La Policía Federal agredió salvajemente al camarógrafo Facundo Tedeschini de A24 durante la protesta de Greenpeace contra la reforma de la ley de glaciares en el Congreso, donde detuvieron a diez activistas que intentaron ingresar al Senado, lanzaron gas pimienta contra periodistas y lo empujaron al piso brutalmente mientras filmaba una camioneta en un estacionamiento no restringido.
Patricia Bullrich tardó dos horas en reaccionar, mintió al decir que no vio nada pese a haber juzgado la situación y llamado al secretario de Seguridad, Julieta Monteoliva, a quien acusan de incompetente e inútil, un títere puesto por Bullrich que fue echada de Córdoba por desastres previos; el panel denuncia que el Ministerio de Seguridad son títeres de Bullrich sin conducción, empoderando a una policía descontrolada que genera terror para intimidar protestas.
El camarógrafo solo intentaba filmar celulares en una camioneta dentro del estacionamiento público con huecos visibles, sin cometer delito, pero lo tiraron al piso, lo precintaron cortando circulación como tortura, lo gasearon y quisieron detenerlo después; colegas lo auxiliaron mientras policías lo ignoraban, y el panel muestra videos de la brutalidad, destacando la vulnerabilidad por el cable de la cámara que lo deja indefenso.

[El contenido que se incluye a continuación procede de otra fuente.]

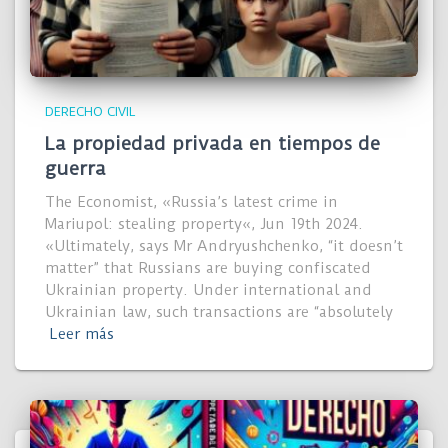
DERECHO CIVIL
La propiedad privada en tiempos de
guerra
The Economist, «Russia’s latest crime in
Mariupol: stealing property«, Jun 19th 2024.
«Ultimately, says Mr Andryushchenko, “it doesn’t
matter” that Russians are buying confiscated
Ukrainian property. Under international and
Ukrainian law, such transactions are “absolutely
Leer más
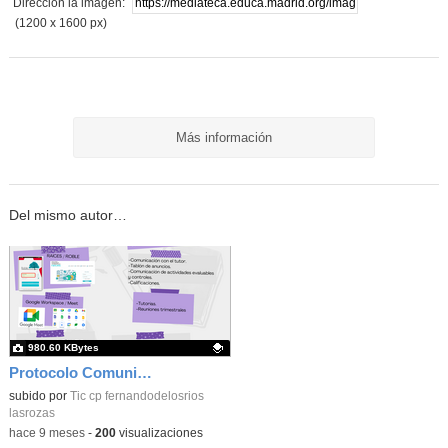
Dirección la imagen:
(1200 x 1600 px)
Más información
Del mismo autor…
980.60 KBytes
Protocolo Comunicación Familia Colegio_CEIP FDLR_Las Rozas
Contenido educativo.
subido por
Tic cp fernandodelosrios
lasrozas
-
hace 9 meses
-
200
visualizaciones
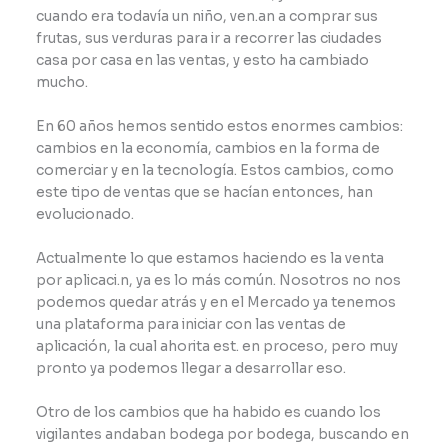
cuando era todavía un niño, ven.an a comprar sus
frutas, sus verduras para ir a recorrer las ciudades
casa por casa en las ventas, y esto ha cambiado
mucho.
En 60 años hemos sentido estos enormes cambios:
cambios en la economía, cambios en la forma de
comerciar y en la tecnología. Estos cambios, como
este tipo de ventas que se hacían entonces, han
evolucionado.
Actualmente lo que estamos haciendo es la venta
por aplicaci.n, ya es lo más común. Nosotros no nos
podemos quedar atrás y en el Mercado ya tenemos
una plataforma para iniciar con las ventas de
aplicación, la cual ahorita est. en proceso, pero muy
pronto ya podemos llegar a desarrollar eso.
Otro de los cambios que ha habido es cuando los
vigilantes andaban bodega por bodega, buscando en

En el debate acalorado, Antonio defiende a la policía alegando impericia no mala intención y sospechas por activistas colándose en el Congreso, lo que genera cruces furiosos, interrupciones constantes y acusaciones de sesgo pro-policía; el panel insiste en bajada de línea gubernamental para reprimir débiles como jubilados y periodistas, fallaron custodiando el Congreso dejando entrar a Greenpeace, y urge no intimidarse ante esta violencia creciente.
Las fuerzas fallaron al permitir ingresos al Senado por cambio de guardia, pero la bronca policial desató excesos injustificables contra la prensa internacional presente, reconociendo Bullrich una investigación pero sin control real.